SOURCE MATERIAL:
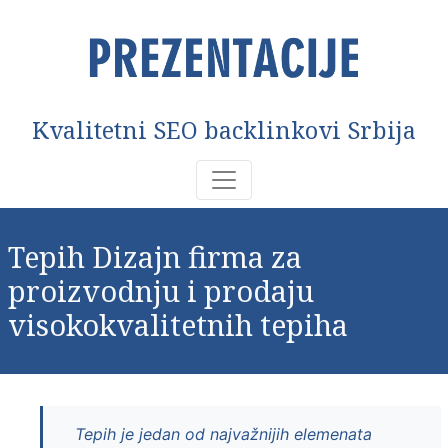
Kvalitetni SEO backlinkovi Srbija
Tepih Dizajn firma za
proizvodnju i prodaju
visokokvalitetnih tepiha
Tepih je jedan od najvažnijih elemenata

TASK DESCRIPTION: The records above need to be given again exactly. Omit the pictures.

TASK RESULT:
Kvalitetni SEO backlinkovi Srbija
Tepih Dizajn firma za
proizvodnju i prodaju
visokokvalitetnih tepiha
Tepih je jedan od najvažnijih elemenata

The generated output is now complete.